Dataset entries:
□ □ □ □

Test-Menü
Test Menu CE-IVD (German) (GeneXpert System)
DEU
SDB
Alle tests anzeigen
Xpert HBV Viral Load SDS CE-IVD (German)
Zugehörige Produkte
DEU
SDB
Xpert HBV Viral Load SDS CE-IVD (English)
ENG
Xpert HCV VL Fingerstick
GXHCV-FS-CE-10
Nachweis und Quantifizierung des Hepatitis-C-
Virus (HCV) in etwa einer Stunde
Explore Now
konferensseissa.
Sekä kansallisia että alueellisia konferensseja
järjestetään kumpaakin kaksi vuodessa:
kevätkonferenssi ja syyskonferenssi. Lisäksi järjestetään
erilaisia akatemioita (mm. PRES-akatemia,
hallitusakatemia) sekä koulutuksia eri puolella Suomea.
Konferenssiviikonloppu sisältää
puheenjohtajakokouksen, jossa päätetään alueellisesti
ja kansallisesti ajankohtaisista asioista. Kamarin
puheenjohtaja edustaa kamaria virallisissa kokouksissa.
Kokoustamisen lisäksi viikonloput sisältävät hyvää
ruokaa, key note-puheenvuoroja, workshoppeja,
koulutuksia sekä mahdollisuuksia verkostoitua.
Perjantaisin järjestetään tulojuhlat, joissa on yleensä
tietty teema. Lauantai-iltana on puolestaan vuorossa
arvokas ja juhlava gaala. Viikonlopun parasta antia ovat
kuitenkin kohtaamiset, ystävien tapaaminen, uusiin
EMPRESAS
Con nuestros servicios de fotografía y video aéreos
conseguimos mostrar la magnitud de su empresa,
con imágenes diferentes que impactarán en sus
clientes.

□ □ □ □

» **What needs to be done**
Extract every line above that contains the word "koulutuksia".

» **Written answer**
hallitusakatemia) sekä koulutuksia eri puolella Suomea.
koulutuksia sekä mahdollisuuksia verkostoitua.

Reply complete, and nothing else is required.